Poursuites pour consultation des fichiers TAJ

 

Le Gendarme P., plus de 20 ans de service en gendarmerie, a comparu, assisté de MDMH AVOCATS, le13 janvier 2021 par devant le tribunal judiciaire de CHATEAUROUX.

Il était poursuivi par le Parquet de Châteauroux pour avoir « détourné la finalité des données à caractère personnel contenues dans le fichier TAJ, traitement automatisé des antécédents judiciaires auquel il a accès en sa qualité de militaire de la Gendarmerie Nationale, habilité pour ce faire, à 67 reprises et ce en dehors des règles de consultations et traitement (…) ».

Après une audience particulièrement difficile – réapparition au dossier de la procédure du tribunal d’un soit transmis (ne figurant pas au dossier pénal adressé à  MDMH AVOCATS, l’avocat du Gendarme P.) originant les poursuites alors que des conclusions de nullité de l’enquête préliminaire avaient été adressées préalablement à l’audience au Parquet au Tribunal  -, des débats qui manifestement s’égaraient de l’objet même des poursuites, et bien que la défense soutenait que la procédure apparaissait partiale et incomplète :

    • maximisation du nombre de consultations en raison d’une défaillance du système de connexion,
    • insertion au dossier de la procédure d’une sanction effacée en violation de l’article R 4134-23 du Code de la défense,
    • absence d’audition des collègues du gendarme P en qualité de témoin et/ou de mis en cause, le Gendarme P. ayant précisé que sa carte professionnelle pouvait demeurer sur son poste de travail et qu’il n’était pas à l’origine de l’ensemble des consultations reprochées,
    • feuilles de service non jointes au dossier pénal démontrant l’absence ou la présence du gendarme P. lors des consultations,
    • aucune potentielle victime entendue,
    • absence de mise en œuvre d’une procédure de comparution sur reconnaissance préalable de culpabilité alors que le Gendarme P. avait reconnu une partie des faits, tout en contestant l’infraction pénale s’agissant notamment de consultations en lien avec une enquête en cours,

le Gendarme P. était condamné à une peine d’emprisonnement de 3 mois assortis du sursis simple.

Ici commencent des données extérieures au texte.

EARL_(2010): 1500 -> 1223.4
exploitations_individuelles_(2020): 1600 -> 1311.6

Mais au-delà de cette condamnation, la juridiction correctionnelle de Châteauroux avait :

  • rejeté la demande d’exclusion de la mention de la condamnation au Bulletin n° 2 du casier judiciaire du Gendarme P.
  • et pire encore prononcé une peine d’interdiction d’exercer l’activité professionnelle de gendarme pendant un an, précision apportée que le Gendarme P. faisait l’objet depuis près de 3 mois d’un contrôle judiciaire lui interdisant d’exercer la profession de gendarme, ainsi que l’a relaté la Nouvelle république dans son article du 15 janvier 2021.

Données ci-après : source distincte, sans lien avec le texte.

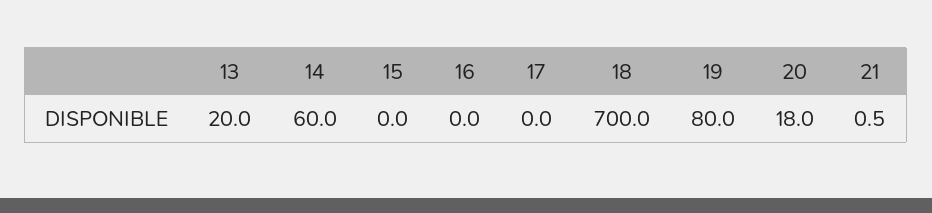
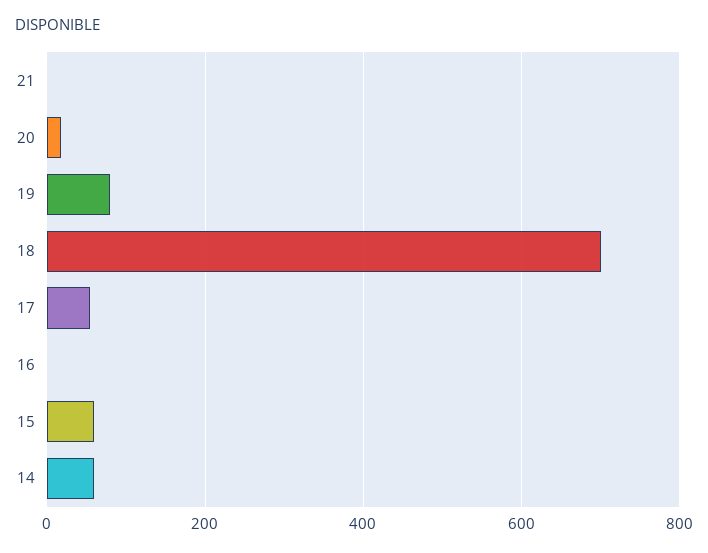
13: 20 -> none
15: 0 -> 60
17: 0 -> 60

Interdiction d’exercer l’activité de gendarme

 

Evidemment, le Gendarme P. ne pouvait accepter cette peine complémentaire qui pour lui signifiait une peine de mort professionnelle et purement et simplement sa radiation d’office.

En effet, pour un gendarme, et ainsi que nous avions déjà eu l’occasion de l’évoquer sur notre blog, une telle interdiction, quelle soit d’un mois ou plus, entraîne conformément aux dispositions de l’article L 311-7 du Code de justice militaire la perte de grade.

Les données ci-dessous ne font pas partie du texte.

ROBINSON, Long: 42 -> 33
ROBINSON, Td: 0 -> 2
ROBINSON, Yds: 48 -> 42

Et, cette perte de grade est, par l’effet des dispositions de l’article L 4139-14 1° 3° du Code de la défense, une cause de cessation d’office de l’état militaire.

Ainsi, le Gendarme P. interjetait appel de cette condamnation inique le 18 janvier 2021.

Infirmation en appel par la Cour d’Appel de BOURGES

 

C’est ainsi que l’affaire était appelée en appel à l’audience se tenant 20 mai 2021 par devant la 2ème chambre des appels correctionnels de la Cour d’Appel de BOURGES dans une ambiance beaucoup plus dépassionnée et sereine et mise en délibéré à un peu plus d’un mois.

Le 24 juin 2021, la Cour d’Appel de BOURGES rendait sa décision et infirmait en partie le jugement du tribunal judiciaire de CHATEAUROUX ainsi que le rapporte également la Nouvelle République dans son article du 6 juillet 2021.

En effet, si la culpabilité était confirmée tout comme la condamnation à une peine de 3 mois d’emprisonnement délictuel entièrement assortis du sursis simple, en revanche la Cour d’Appel de BOURGES infirmait pour le surplus le dit jugement sur la peine, et statuant à nouveau :

  • Dit n’y avoir lieu de prononcer à l’encontre de Gendarme P. la peine complémentaire d’interdiction d’exercer l’activité professionnelle ayant permis la commission de l’infraction, en l’espèce, gendarme,
  • Fait droit à la demande de dispense d’inscription de la condamnation sur le bulletin B2 du casier judiciaire du Gendarme P.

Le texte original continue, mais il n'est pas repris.